Self-explain: in one sentence, why does a methodology log written while you work make the final report more defensible than one written from memory?
Stretch goals
- Write the executive summary of one report for a non-technical manager, then have a friend who is not in security read it and tell you the headline risk back. If they cannot, rewrite it.
- Add a CVSS vector string to each finding alongside your severity label, and check whether the CVSS score agrees with your impact-times-exploitability rating; explain any gap.
- Build a reusable report template from your three reports so the Month 12 capstone is an expansion, not a first attempt.
- For one box, write a short “blue-team appendix” listing the detections that would have caught each phase, connecting this lab to your Month 9 work.
Troubleshooting
- The report reads like a story, not a method. You wrote it from memory. Rebuild from your methodology log, and on the next box, log every step as you take it.
- Severity drifts between reports. Pick one scheme and apply it identically. Inconsistent severity is the most common amateur tell in a real report.

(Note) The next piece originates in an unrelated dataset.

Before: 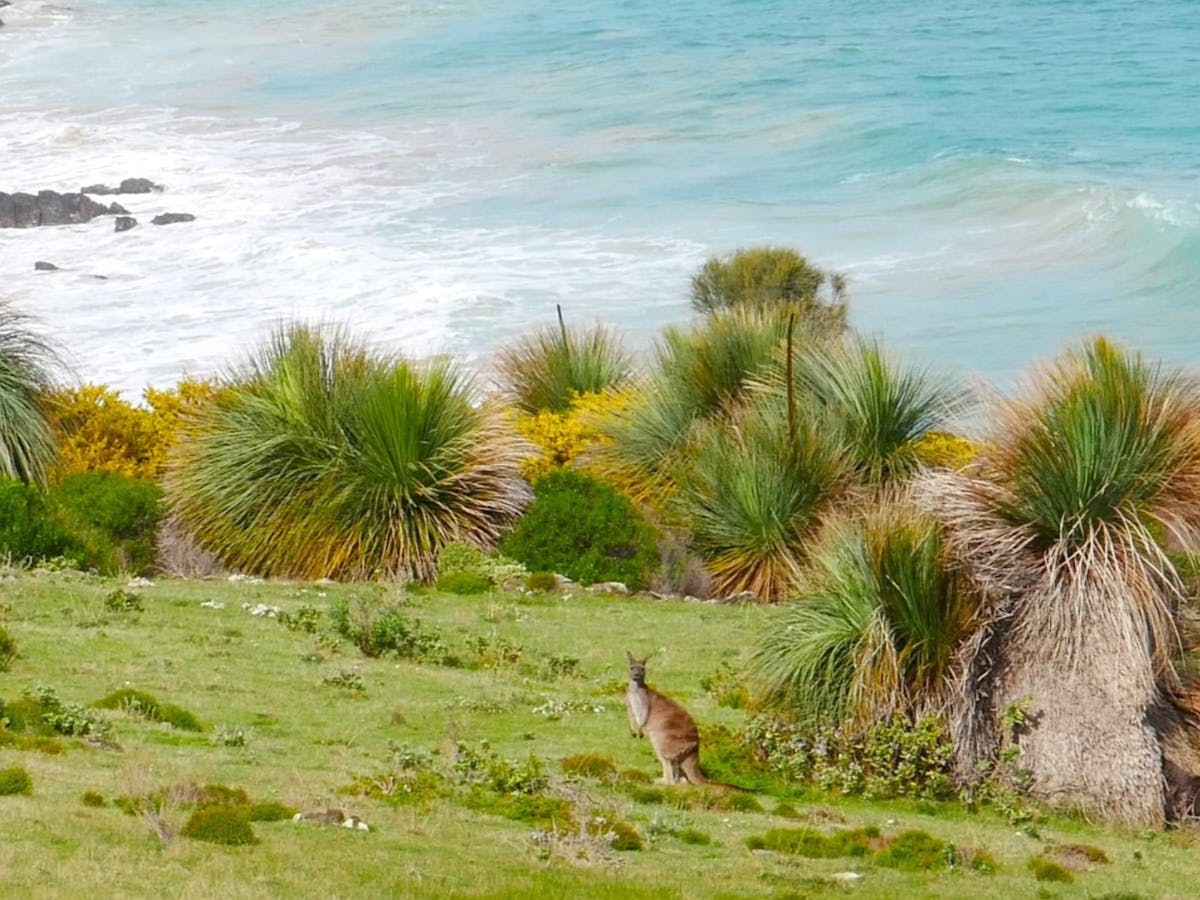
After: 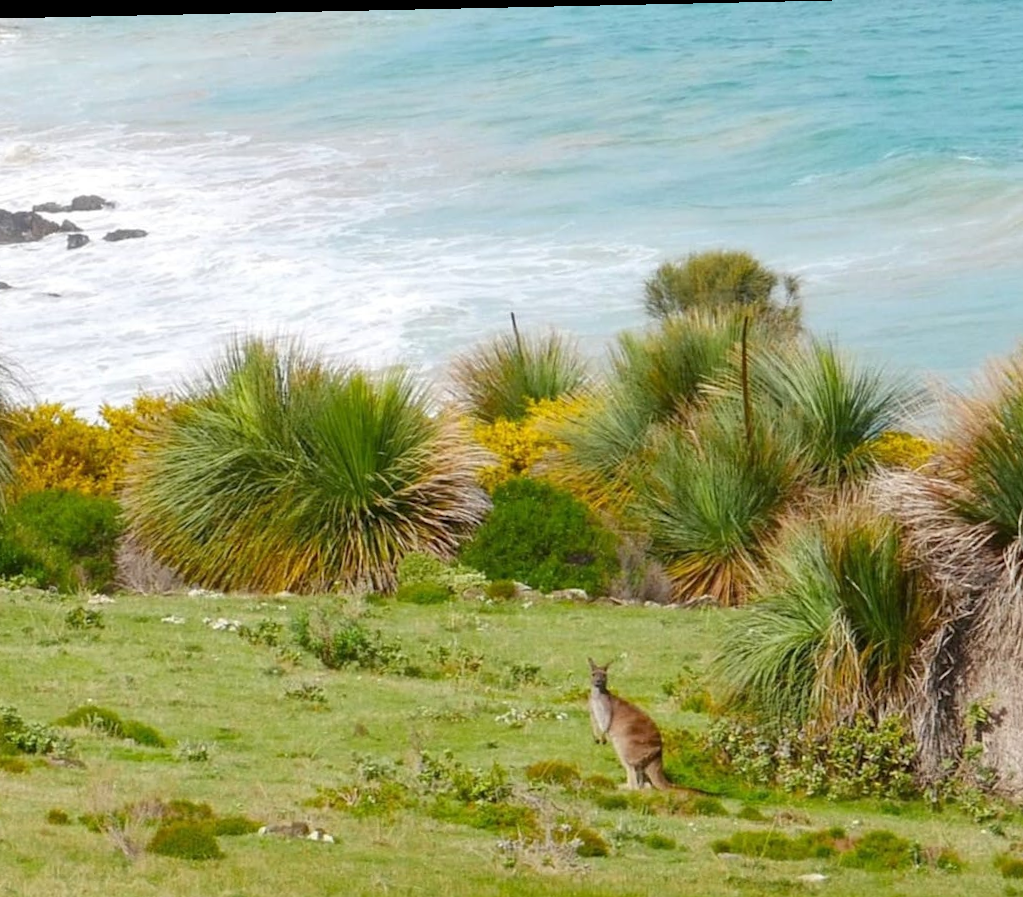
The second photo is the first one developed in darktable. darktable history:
crop and rotate: angle 1.24°, left 4.377%, top 0.628%, right 11.643%, bottom 2.367%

- A flag slipped into a report. Remove it, and check the git history (
git log -p) so it is not preserved in an old commit. A flag anywhere fails the deliverable. - You are about to publish a report of an active HTB box. Stop. Public reports must be retired HTB boxes or VulnHub VMs. Confirm retired status before publishing.
- You are tempted to let AI write a finding. That is the one shortcut that destroys the artifact’s value. The report proves you can think like an attacker and write like a consultant; an AI-authored finding proves neither.
Time budget breakdown
- Task 1: 60 minutes
- Task 2: Stage 1 about 30 minutes, Stage 2 about 45 minutes, Stage 3 the three boxes and reports (about 18 to 21 hours across sessions)
- Task 3: 90 minutes
- Task 4: 60 minutes
Total: 20 to 24 hours across many sessions. This is the heaviest lab of the month because it produces the deliverable.
Resources
Primary sources only. Per-box walkthroughs are excluded, and for boxes you intend to write up, reading a walkthrough invalidates the writeup as your own work.
- NIST SP 800-115, the Technical Guide to Information Security Testing and Assessment, for the engagement phases and the methodology backbone.
- The Penetration Testing Execution Standard (PTES), for the structure of a professional engagement and report.
- The OWASP Web Security Testing Guide, where a box’s path goes through a web service.
- A published, vendor-neutral severity rubric (for example, the CVSS specification) as the basis for your severity scheme; cite which you used and apply it consistently.
- MITRE ATT&CK, to map the techniques in your methodology to ATT&CK identifiers in the reports.
manpages and official documentation for every tool you run.- Your own Month 9 IR report, as a model for professional report structure (the offensive report has different sections, but the standard of clarity is the same).